= Negros Oriental's at-large congressional district =

Legislative district of the Philippines

Negros Oriental's at-large congressional district was the provincewide electoral district that was used to elect members of Philippine national legislatures in Negros Oriental before 1987.

Negros Oriental first elected its representatives at-large in the 1943 Philippine legislative election for a seat in the National Assembly of the Second Philippine Republic. Before 1943, the province which also included the territory of present-day Siquijor province was represented in the national legislatures through its first and second districts. The province was also earlier represented in the Malolos Congress of the First Philippine Republic in 1898 by appointed delegates residing in Luzon.

The two districts were restored in Negros Oriental ahead of the 1941 Philippine House of Representatives elections whose elected representatives only began to serve following the dissolution of the Second Republic and the restoration of the Philippine Commonwealth in 1945. An at-large district would not be used in the province again until the 1984 Philippine parliamentary election for three seats in the Batasang Pambansa. It became obsolete following the 1987 reapportionment under a new constitution that divided Negros Oriental into three congressional districts.
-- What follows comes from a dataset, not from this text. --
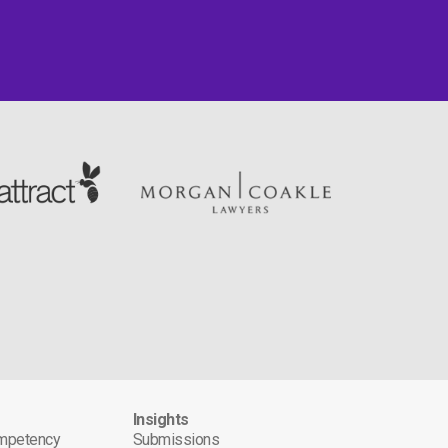
s
Insights
ompetency
Submissions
==Representation history==

#: Term of office; National Assembly; Seat A; Seat B; Seat C
Start: End; Image; Member; Party; Electoral history; Image; Member; Party; Electoral history; Image; Member; Party; Electoral history
Negros Oriental's at-large district for the Malolos Congress
District created June 18, 1898.
–: September 15, 1898; March 23, 1901; 1st; Mariano Oriola; Independent; Appointed.; Pío del Pilar; Independent; Appointed.; Luciano San Miguel; Independent; Appointed.
#: Term of office; National Assembly; Seat A; Seat B; Seats eliminated
Start: End; Image; Member; Party; Electoral history; Image; Member; Party; Electoral history
Negros Oriental's at-large district for the National Assembly (Second Philippine Republic)
District re-created September 7, 1943.
–: September 25, 1943; February 2, 1944; 1st; Julián L. Teves; KALIBAPI; Elected in 1943.; Guillermo Z. Villanueva; KALIBAPI; Appointed as an ex officio member.
District dissolved into Negros Oriental's 1st and 2nd districts.
#: Term of office; Batasang Pambansa; Seat A; Seat B; Seat C
Start: End; Image; Member; Party; Electoral history; Image; Member; Party; Electoral history; Image; Member; Party; Electoral history
Negros Oriental's at-large district for the Regular Batasang Pambansa
District re-created February 1, 1984.
–: July 23, 1984; March 25, 1986; 2nd; Ricardo D. Abiera; KBL; Elected in 1984.; Andres C. Bustamante; KBL; Elected in 1984.; Emilio Macias; KBL; Elected in 1984.
District dissolved into Negros Oriental's 1st, 2nd and 3rd districts.